→ Task to carry out
Begin with the line that has "A reconstruction in". Give it and every line after it again, exactly, through the end of the entries below.

→ Spatial grounding data
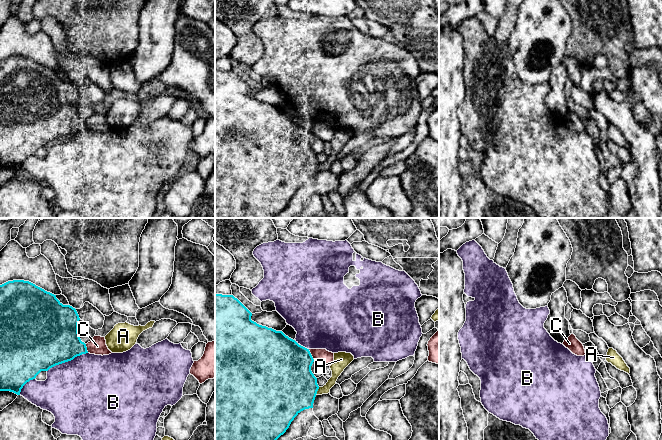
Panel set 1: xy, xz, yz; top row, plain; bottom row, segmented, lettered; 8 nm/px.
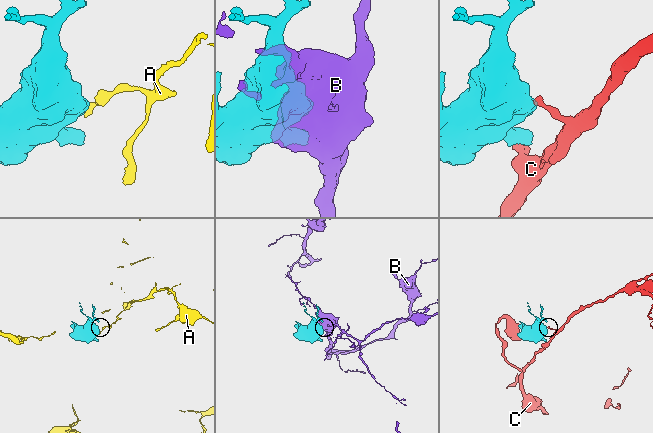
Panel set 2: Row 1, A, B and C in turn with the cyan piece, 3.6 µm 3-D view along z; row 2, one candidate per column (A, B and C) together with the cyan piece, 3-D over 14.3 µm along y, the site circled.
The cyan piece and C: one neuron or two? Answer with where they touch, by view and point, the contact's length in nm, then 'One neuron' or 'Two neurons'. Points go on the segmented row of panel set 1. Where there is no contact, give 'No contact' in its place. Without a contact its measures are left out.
Touches cyan at xz (311, 355). Shared border 110 nm. Two neurons

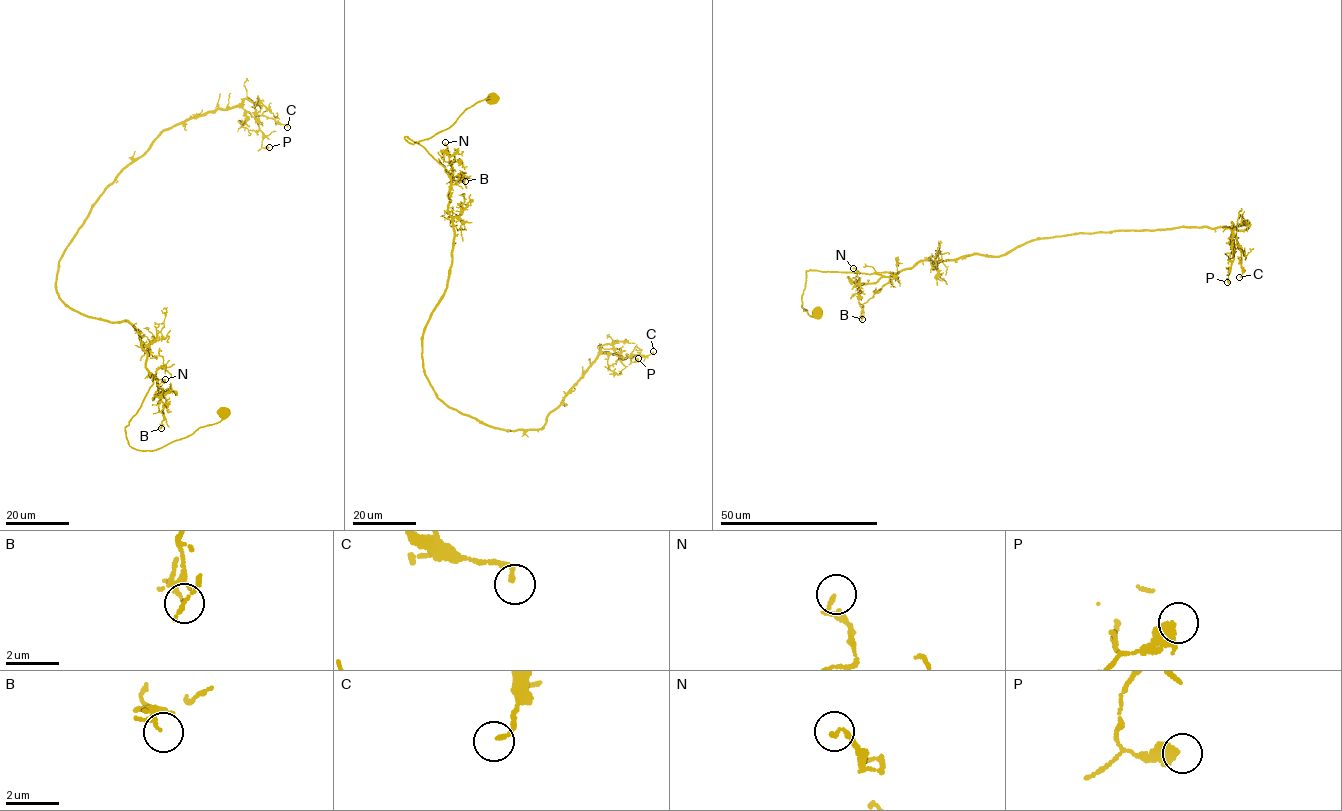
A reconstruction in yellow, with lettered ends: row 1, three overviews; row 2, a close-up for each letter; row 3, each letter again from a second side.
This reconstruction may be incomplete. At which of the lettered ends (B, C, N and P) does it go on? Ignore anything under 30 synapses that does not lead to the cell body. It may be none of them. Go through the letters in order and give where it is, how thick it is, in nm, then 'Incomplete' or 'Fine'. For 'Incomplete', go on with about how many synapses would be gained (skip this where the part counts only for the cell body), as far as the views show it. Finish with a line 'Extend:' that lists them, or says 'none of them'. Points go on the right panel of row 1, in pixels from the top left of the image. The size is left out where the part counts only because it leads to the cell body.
B: Place: (862, 319). Thickness 110 nm. Fine
C: Place: (1239, 277). Thickness 140 nm. Fine
N: Place: (853, 268). Thickness 120 nm. Fine
P: Place: (1227, 282). Thickness 220 nm. Fine
Extend: none of them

→ Written answer
A reconstruction in yellow, with lettered ends: row 1, three overviews; row 2, a close-up for each letter; row 3, each letter again from a second side.
This reconstruction may be incomplete. At which of the lettered ends (B, C, N and P) does it go on? Ignore anything under 30 synapses that does not lead to the cell body. It may be none of them. Go through the letters in order and give where it is, how thick it is, in nm, then 'Incomplete' or 'Fine'. For 'Incomplete', go on with about how many synapses would be gained (skip this where the part counts only for the cell body), as far as the views show it. Finish with a line 'Extend:' that lists them, or says 'none of them'. Points go on the right panel of row 1, in pixels from the top left of the image. The size is left out where the part counts only because it leads to the cell body.
B: Place: (862, 319). Thickness 110 nm. Fine
C: Place: (1239, 277). Thickness 140 nm. Fine
N: Place: (853, 268). Thickness 120 nm. Fine
P: Place: (1227, 282). Thickness 220 nm. Fine
Extend: none of them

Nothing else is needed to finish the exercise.